Continuous variables are generally not suited for defining a mode due to the fact that they are measured instead of counted. Thus, it is nearly impossible to gain the exact same value twice. Only if you divide them into intervals, you can determine a mode-interval, in which most of the values lie.
It is also worth noting the cases where you should never use this method.
- You shouldn’t use this measure if all values appear the same number of times.
- Also, it shouldn’t be used if there is a very small number of values.

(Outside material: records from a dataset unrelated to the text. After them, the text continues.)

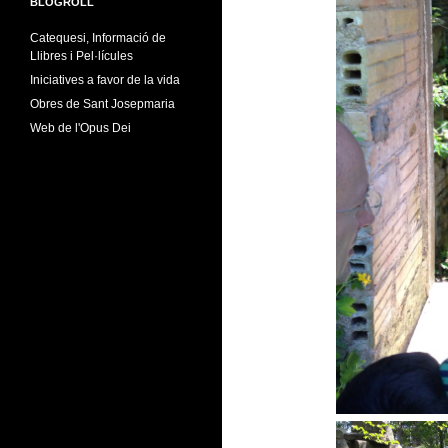
BLOGROLL
Catequesi, Informació de
Llibres i Pel·lícules
Iniciatives a favor de la vida
Obres de Sant Josepmaria
Web de l'Opus Dei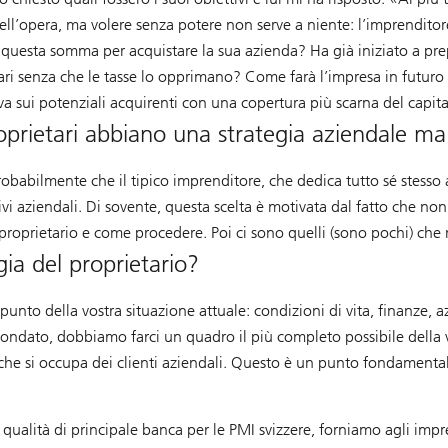
ll’opera, ma volere senza potere non serve a niente: l’imprenditore
ro questa somma per acquistare la sua azienda? Ha già iniziato a prep
ssari senza che le tasse lo opprimano? Come farà l’impresa in futuro
iva sui potenziali acquirenti con una copertura più scarna del capit
oprietari abbiano una strategia aziendale ma
obabilmente che il tipico imprenditore, che dedica tutto sé stesso al
i aziendali. Di sovente, questa scelta è motivata dal fatto che non s
oprietario e come procedere. Poi ci sono quelli (sono pochi) che n
ia del proprietario?
nto della vostra situazione attuale: condizioni di vita, finanze, az
o fondato, dobbiamo farci un quadro il più completo possibile della 
che si occupa dei clienti aziendali. Questo è un punto fondamentale
ualità di principale banca per le PMI svizzere, forniamo agli impre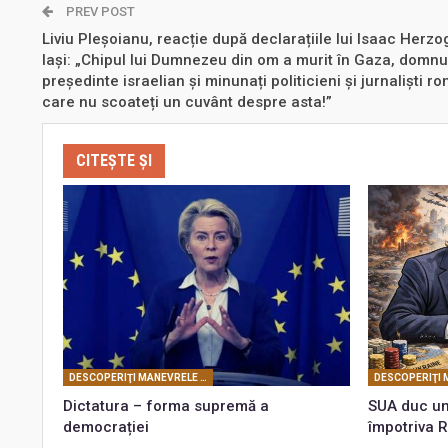
PREV POST
Liviu Pleșoianu, reacție după declarațiile lui Isaac Herzo
Iași: „Chipul lui Dumnezeu din om a murit în Gaza, domnu
președinte israelian și minunați politicieni și jurnaliști r
care nu scoateți un cuvânt despre asta!”
CITEȘTE ȘI
DESCOPERIŢI MANEVRELE FRANCMASONERIEI
Dictatura – forma supremă a
SUA duc un
democrației
împotriva R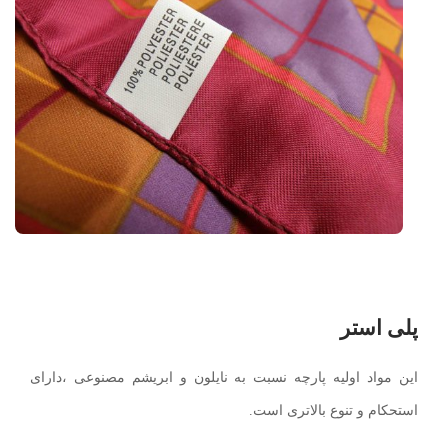
پلی استر
این مواد اولیه پارچه نسبت به نایلون و ابریشم مصنوعی ،دارای
استحکام و تنوع بالاتری است.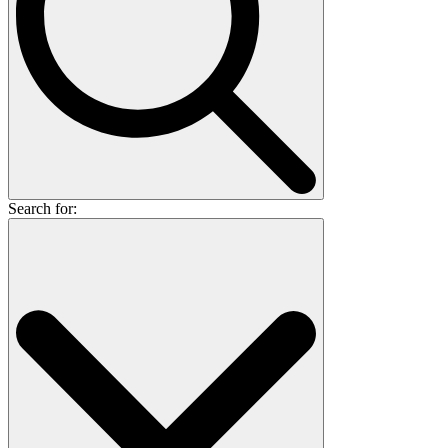
Search for: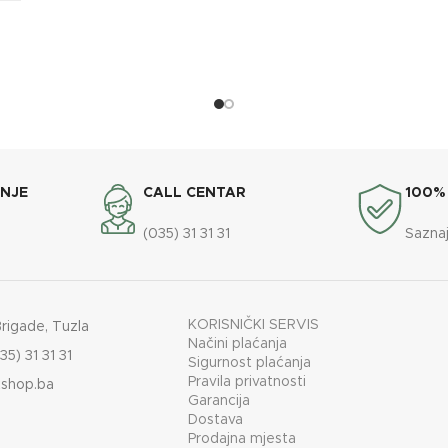
DIMENZIJE
35
OXaqua
BREND
ANJE
CALL CENTAR
100%
(035) 31 31 31
Saznaj
KORISNIČKI SERVIS
Brigade, Tuzla
Načini plaćanja
35) 31 31 31
Sigurnost plaćanja
Pravila privatnosti
shop.ba
Garancija
Dostava
Prodajna mjesta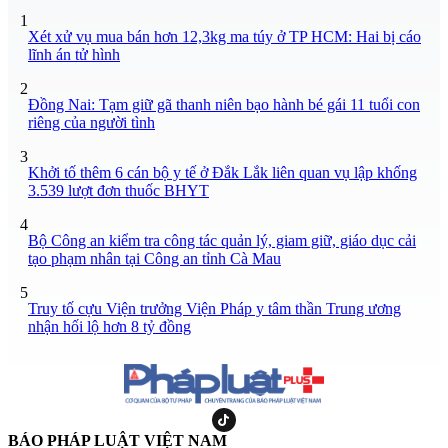
1
Xét xử vụ mua bán hơn 12,3kg ma túy ở TP HCM: Hai bị cáo
lĩnh án tử hình
2
Đồng Nai: Tạm giữ gã thanh niên bạo hành bé gái 11 tuổi con
riêng của người tình
3
Khởi tố thêm 6 cán bộ y tế ở Đắk Lắk liên quan vụ lập khống
3.539 lượt đơn thuốc BHYT
4
Bộ Công an kiểm tra công tác quản lý, giam giữ, giáo dục cải
tạo phạm nhân tại Công an tỉnh Cà Mau
5
Truy tố cựu Viện trưởng Viện Pháp y tâm thần Trung ương
nhận hối lộ hơn 8 tỷ đồng
BÁO PHÁP LUẬT VIỆT NAM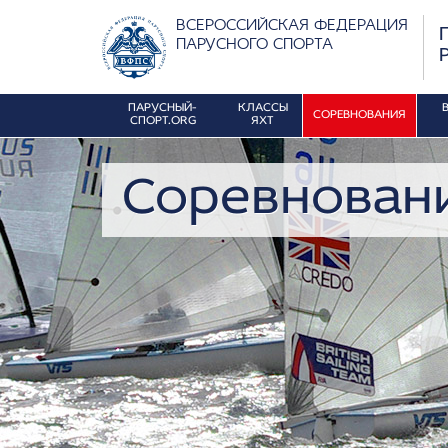
ВСЕРОССИЙСКАЯ ФЕДЕРАЦИЯ
ПАРУСНОГО СПОРТА
ПАРУСНЫЙ-
КЛАССЫ
СОРЕВНОВАНИЯ
СПОРТ.ORG
ЯХТ
Соревнован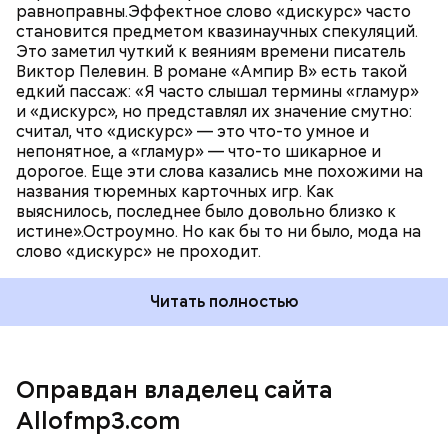
равноправны.Эффектное слово «дискурс» часто
становится предметом квазинаучных спекуляций.
Это заметил чуткий к веяниям времени писатель
Виктор Пелевин. В романе «Ампир В» есть такой
едкий пассаж: «Я часто слышал термины «гламур»
и «дискурс», но представлял их значение смутно:
считал, что «дискурс» — это что-то умное и
непонятное, а «гламур» — что-то шикарное и
дорогое. Еще эти слова казались мне похожими на
названия тюремных карточных игр. Как
выяснилось, последнее было довольно близко к
истине».Остроумно. Но как бы то ни было, мода на
слово «дискурс» не проходит.
Читать полностью
Оправдан владелец сайта
Allofmp3.com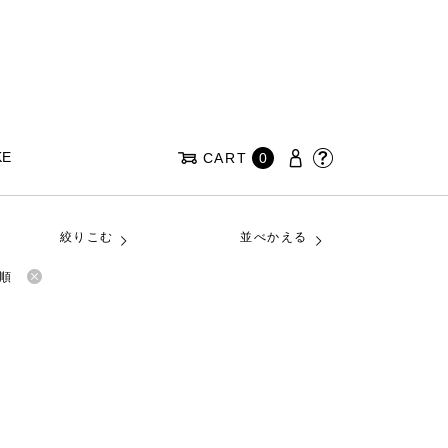
KE
CART
0
絞りこむ
並べかえる
順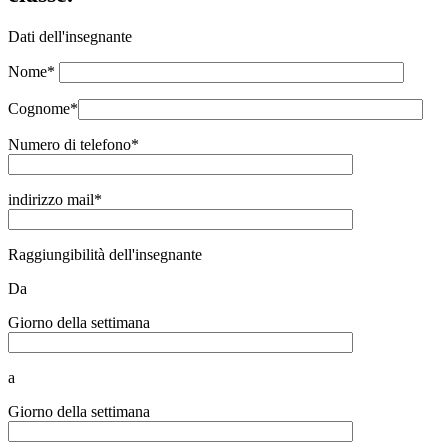
Dati dell'insegnante
Nome*
Cognome*
Numero di telefono*
indirizzo mail*
Raggiungibilità dell'insegnante
Da
Giorno della settimana
a
Giorno della settimana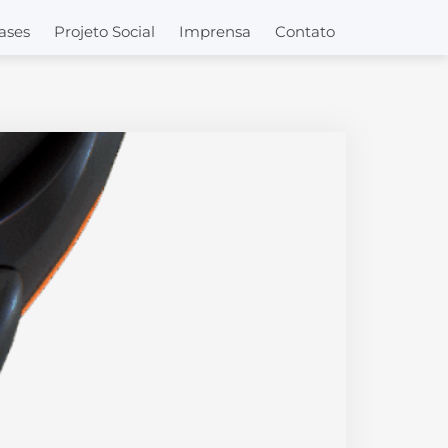
ases
Projeto Social
Imprensa
Contato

Determining the median is not possible for nominal data, since it cannot be ranked or brought in a useful order. Furthermore, as the median is actually calculated, it is also not possible for even-numbered ordinal data, as you cannot perform mathematical operations with qualitative data. However, if the ordinal dataset is odd-numbered, it is possible, since the middle value can simply be counted.
For discrete and continuous data, the median can always be calculated, as the values are numerical and can be used in the mathematical operations needed to determine this measure of central tendency.
With nominal variables, you can never calculate the arithmetic nasty, as there is no “average” between qualitative categories. The same applies to ordinal variables in general. However, if you number the ranks, you can theoretically calculate the arithmetic nasty, but this is not common practice in statistics.
With discrete as well as continuous data, the arithmetic average is a widely used measurement and can be calculated with no problems.
The geometric nasty can only be applied with quantitative data, meaning discrete and continuous variables, as these are the only types where mathematical operations can be performed.
In theory, calculating the geometric nasty with numbered ordinal data would be possible. However, it is never used in such cases, since the arithmetic nasty would be the preferred measure of nasty.
- ✓ 3D live preview of your individual configuration
- ✓ Free express delivery for every single purchase
- ✓ Top-notch bindings with customised embossing
FAQs
The measures of central tendency include the nasty, mode, and median.
If the distribution is strongly skewed, you should use the median because it is least affected by outliers due to the fact that is considers the number of values, not the values themselves.
You can use mode on all levels of data, but median and nasty cannot be used on nominal data and in some cases not even with ordinal data.
Outliers have no effect on the median and very little on the mode, since they consider mostly the number of values rather than the values themselves. The nasty, however, is highly affected by outliers, as every value influences the result of the calculation.